### MATERIAL SHOWN
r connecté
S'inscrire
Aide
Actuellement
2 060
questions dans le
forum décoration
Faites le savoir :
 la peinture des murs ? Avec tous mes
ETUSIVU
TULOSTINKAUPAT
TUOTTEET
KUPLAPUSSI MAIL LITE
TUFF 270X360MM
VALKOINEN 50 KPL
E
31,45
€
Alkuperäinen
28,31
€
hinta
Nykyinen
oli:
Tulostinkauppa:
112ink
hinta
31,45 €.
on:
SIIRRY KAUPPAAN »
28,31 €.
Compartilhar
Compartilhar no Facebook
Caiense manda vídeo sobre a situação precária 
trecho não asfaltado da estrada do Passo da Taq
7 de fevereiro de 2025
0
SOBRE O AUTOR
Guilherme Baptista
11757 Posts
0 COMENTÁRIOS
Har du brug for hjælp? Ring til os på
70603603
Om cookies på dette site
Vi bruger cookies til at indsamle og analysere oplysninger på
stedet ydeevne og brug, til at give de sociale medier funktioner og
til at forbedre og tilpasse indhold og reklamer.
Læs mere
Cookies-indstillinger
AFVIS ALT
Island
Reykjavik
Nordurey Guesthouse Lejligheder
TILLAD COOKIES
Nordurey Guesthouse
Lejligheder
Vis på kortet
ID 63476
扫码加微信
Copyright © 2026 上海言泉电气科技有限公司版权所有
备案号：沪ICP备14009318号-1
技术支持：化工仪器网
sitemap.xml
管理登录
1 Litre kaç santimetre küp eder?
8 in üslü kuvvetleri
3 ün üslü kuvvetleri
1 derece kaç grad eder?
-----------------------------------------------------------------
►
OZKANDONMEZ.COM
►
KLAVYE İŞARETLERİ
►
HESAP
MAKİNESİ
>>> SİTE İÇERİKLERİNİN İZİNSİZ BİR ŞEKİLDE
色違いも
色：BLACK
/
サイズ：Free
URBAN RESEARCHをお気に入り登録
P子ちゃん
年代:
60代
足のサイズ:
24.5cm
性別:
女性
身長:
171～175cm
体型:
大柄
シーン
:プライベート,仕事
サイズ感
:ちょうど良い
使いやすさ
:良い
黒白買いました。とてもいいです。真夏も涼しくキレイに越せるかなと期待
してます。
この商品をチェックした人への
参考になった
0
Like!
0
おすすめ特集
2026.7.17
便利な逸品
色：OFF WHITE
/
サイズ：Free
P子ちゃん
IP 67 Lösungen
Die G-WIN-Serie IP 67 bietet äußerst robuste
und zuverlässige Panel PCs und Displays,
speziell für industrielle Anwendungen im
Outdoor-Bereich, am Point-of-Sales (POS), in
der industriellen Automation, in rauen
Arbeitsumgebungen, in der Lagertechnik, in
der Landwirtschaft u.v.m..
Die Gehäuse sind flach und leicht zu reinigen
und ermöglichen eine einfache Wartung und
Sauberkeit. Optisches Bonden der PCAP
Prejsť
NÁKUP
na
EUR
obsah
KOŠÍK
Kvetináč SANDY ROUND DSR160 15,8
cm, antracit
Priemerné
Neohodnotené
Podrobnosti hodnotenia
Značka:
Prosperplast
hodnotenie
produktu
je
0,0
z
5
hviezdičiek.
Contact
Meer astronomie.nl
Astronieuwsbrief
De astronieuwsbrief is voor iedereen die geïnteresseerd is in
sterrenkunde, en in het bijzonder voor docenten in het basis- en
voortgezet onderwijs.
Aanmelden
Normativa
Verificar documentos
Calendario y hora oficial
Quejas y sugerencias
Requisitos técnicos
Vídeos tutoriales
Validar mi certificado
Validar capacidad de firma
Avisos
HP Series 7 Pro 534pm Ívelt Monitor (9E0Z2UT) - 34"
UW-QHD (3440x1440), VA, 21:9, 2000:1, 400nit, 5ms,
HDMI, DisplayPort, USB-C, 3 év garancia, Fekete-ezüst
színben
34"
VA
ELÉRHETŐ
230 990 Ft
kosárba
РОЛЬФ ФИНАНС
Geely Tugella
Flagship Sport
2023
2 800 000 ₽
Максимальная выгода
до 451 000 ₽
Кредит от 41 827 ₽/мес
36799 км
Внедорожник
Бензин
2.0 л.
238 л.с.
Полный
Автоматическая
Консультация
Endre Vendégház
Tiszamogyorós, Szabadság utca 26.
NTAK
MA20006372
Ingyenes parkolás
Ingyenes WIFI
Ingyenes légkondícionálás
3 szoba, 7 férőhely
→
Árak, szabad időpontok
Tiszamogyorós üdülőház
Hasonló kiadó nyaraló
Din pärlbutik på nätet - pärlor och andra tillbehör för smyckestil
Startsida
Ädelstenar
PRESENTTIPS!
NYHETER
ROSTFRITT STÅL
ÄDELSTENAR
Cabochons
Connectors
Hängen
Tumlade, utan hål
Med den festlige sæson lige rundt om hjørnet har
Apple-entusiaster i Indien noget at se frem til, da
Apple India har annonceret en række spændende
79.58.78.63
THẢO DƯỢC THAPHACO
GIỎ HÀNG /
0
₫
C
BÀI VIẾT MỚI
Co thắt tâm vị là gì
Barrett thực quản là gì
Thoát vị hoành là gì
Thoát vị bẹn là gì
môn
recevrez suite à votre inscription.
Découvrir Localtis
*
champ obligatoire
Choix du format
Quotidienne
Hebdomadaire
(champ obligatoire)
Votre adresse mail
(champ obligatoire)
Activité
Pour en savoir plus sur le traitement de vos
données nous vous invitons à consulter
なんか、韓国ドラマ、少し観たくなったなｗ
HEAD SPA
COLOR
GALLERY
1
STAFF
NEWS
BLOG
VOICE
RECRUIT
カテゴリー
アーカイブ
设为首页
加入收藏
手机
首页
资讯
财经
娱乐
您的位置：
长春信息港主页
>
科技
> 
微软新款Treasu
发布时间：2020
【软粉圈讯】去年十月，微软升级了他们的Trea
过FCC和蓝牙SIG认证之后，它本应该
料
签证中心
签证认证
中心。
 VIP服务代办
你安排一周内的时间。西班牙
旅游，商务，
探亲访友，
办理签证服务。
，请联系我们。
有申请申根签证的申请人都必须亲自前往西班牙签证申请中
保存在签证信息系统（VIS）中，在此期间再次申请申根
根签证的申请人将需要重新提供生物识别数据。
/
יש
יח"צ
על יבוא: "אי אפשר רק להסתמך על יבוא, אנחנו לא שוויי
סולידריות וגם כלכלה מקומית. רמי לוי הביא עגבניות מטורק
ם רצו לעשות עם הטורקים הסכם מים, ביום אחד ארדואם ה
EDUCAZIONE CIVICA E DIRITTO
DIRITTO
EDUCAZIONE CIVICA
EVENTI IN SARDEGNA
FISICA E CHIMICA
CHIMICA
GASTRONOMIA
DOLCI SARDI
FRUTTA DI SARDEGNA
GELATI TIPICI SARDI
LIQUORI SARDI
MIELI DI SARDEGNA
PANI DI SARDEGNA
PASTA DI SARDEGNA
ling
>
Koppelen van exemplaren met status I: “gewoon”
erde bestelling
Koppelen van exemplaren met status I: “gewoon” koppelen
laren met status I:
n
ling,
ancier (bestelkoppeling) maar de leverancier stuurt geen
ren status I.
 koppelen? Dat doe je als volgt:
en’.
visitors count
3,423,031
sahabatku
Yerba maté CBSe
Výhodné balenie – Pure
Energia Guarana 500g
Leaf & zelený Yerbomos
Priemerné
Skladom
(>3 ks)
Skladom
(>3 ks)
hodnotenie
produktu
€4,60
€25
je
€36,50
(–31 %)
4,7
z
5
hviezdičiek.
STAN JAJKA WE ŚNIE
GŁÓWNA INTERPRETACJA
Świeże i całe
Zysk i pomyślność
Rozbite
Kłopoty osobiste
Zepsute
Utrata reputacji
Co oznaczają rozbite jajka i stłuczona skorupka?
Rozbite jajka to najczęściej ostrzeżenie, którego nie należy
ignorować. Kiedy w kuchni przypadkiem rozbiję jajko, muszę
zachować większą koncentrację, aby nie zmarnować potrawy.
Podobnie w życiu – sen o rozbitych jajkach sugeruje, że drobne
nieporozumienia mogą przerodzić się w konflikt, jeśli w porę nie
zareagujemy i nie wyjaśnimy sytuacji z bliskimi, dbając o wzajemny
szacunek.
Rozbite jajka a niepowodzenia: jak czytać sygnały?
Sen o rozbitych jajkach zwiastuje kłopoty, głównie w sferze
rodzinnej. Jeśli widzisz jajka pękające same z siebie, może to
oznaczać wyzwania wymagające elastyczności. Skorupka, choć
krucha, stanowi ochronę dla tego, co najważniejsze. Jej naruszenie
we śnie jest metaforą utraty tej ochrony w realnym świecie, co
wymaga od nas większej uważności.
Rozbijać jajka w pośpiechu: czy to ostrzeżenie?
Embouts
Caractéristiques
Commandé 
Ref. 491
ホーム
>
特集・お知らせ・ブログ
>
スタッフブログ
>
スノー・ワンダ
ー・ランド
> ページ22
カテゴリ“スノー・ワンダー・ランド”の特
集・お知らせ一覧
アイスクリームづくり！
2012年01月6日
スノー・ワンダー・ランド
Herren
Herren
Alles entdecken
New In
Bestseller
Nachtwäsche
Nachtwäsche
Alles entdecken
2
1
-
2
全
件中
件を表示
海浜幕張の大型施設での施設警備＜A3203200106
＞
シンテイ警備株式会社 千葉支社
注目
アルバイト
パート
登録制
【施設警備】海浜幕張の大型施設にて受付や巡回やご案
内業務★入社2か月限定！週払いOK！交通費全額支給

### WORK REQUEST
All lines from the beginning of the listing through the one with "Nordurey Guesthouse Lejligheder" are to be restated word for word, and only those.

### ANSWER SPACE
r connecté
S'inscrire
Aide
Actuellement
2 060
questions dans le
forum décoration
Faites le savoir :
 la peinture des murs ? Avec tous mes
ETUSIVU
TULOSTINKAUPAT
TUOTTEET
KUPLAPUSSI MAIL LITE
TUFF 270X360MM
VALKOINEN 50 KPL
E
31,45
€
Alkuperäinen
28,31
€
hinta
Nykyinen
oli:
Tulostinkauppa:
112ink
hinta
31,45 €.
on:
SIIRRY KAUPPAAN »
28,31 €.
Compartilhar
Compartilhar no Facebook
Caiense manda vídeo sobre a situação precária 
trecho não asfaltado da estrada do Passo da Taq
7 de fevereiro de 2025
0
SOBRE O AUTOR
Guilherme Baptista
11757 Posts
0 COMENTÁRIOS
Har du brug for hjælp? Ring til os på
70603603
Om cookies på dette site
Vi bruger cookies til at indsamle og analysere oplysninger på
stedet ydeevne og brug, til at give de sociale medier funktioner og
til at forbedre og tilpasse indhold og reklamer.
Læs mere
Cookies-indstillinger
AFVIS ALT
Island
Reykjavik
Nordurey Guesthouse Lejligheder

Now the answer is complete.